Let's look at some of the conditions that allow and encourage overpopulation.

--immigration into the USA. Millions of people each year, legal and illegal, possibly equal in number to the increase in annual births. All of these will eventually form households, have children and then grandchildren, purchase homes and cars, become over-consumers like the rest of us and add to the sprawl, overdevelopment and environmental problems already caused by our affluent society, a society whose impact on the earth exceeds that of undeveloped countries by orders of magnitude. Under the circumstances is quite legitimate to question America's role as a pressure relief valve for Latin American countries who refuse to house, feed and provide decent jobs for their own citizens. By not curbing immigration we are letting these countries off the hook. Only desperation forces men with families to leave them behind for the promise or illusion of jobs thousands of miles away.
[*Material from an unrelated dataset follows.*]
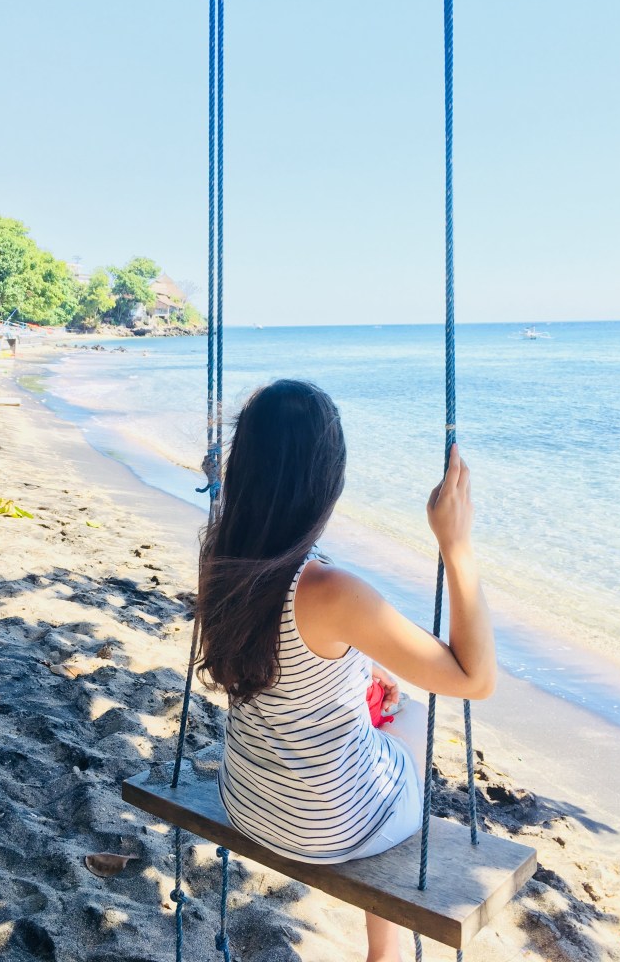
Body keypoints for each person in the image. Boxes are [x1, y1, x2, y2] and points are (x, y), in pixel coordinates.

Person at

--patriarchy. In Africa particularly, machismo makes men refuse to use condoms and force their wives to have children; families with six or more children are common. In Latin America large families are also the norm, especially in Brazil. Polygamy in Africa and the Muslim world, widespread prostitution, child slavery, poor disempowered women without rights and no education or job capability all put women at the mercy of men and repugnant ancient customs.
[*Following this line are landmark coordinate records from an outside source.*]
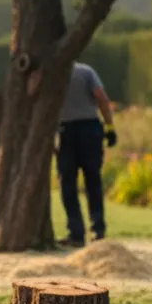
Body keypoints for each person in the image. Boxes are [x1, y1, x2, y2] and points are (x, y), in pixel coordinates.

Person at [56, 62, 117, 247]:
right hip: (90, 128)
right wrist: (110, 126)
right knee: (93, 181)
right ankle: (97, 230)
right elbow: (101, 98)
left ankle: (76, 233)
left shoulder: (52, 73)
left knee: (67, 183)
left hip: (64, 130)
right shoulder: (86, 71)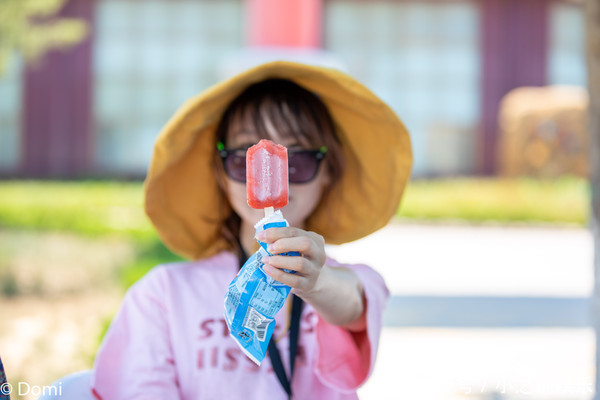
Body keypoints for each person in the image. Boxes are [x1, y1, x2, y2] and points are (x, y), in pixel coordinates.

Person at [90, 61, 412, 399]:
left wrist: (316, 281)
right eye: (243, 156)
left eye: (299, 159)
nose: (282, 174)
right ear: (220, 172)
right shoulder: (163, 294)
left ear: (329, 171)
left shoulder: (351, 280)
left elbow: (352, 303)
--Islam. Like orthodox Judaism, it bans contraception, and gives men the right to force sex on their wives, otherwise known as rape. Girls are married before their teens and thus start breeding early. Women are denied education and basic freedoms and thus have no future or sustenance outside of their husband's home.

--the Catholic church. If condoms are OK to prevent AIDS, as the pope says, then they should be OK to prevent pregnancy but this logic does not seem to have occurred to the church. A campaign in Latin America and parts of Africa against the Church's ban on birth control is imperative (and of course against the American Christians who want to ban funds for family planning abroad).

We treasure individual freedom and rights, but we also proscribe and often penalize anti-social behavior. Having more than one or two children is

anti-social today. It should be penalized.

Here are some possible solutions that are minimally coercive and deserve discussion and consideration.

1. Reverse Welfare: remove benefits to families with each successive birth after one child.

2. Ban new immigrants of breeding age (except to reunite

separated families) until we have reached no more than 1.2 replacement rate.

3.Track down and expel polygamist families, some of which now collect multiple welfare

benefits (yes, indeed, this is a fact, both here and in the UK but authorities look the other way).

4. Require all new immigrants to speak and read English.

5. End foreign aid except in cases of natural disaster and epidemics, and except for providing information on and access to birth control.

Remember Garrett Hardin's book The Tragedy of the Commons? In that case, those who took more than their share of the commons benefitted and

the rest of the community suffered as the commons disappeared. Today, overpopulated countries are demanding more than their share of the commons, that is, of the earth's space and resources. This is no less reprehensible than the overconsuming countries like the US taking more than their fair share and also

contributing more to climate change. Neither overpopulation nor overconsumption are socially responsible. Both need to be curbed drastically.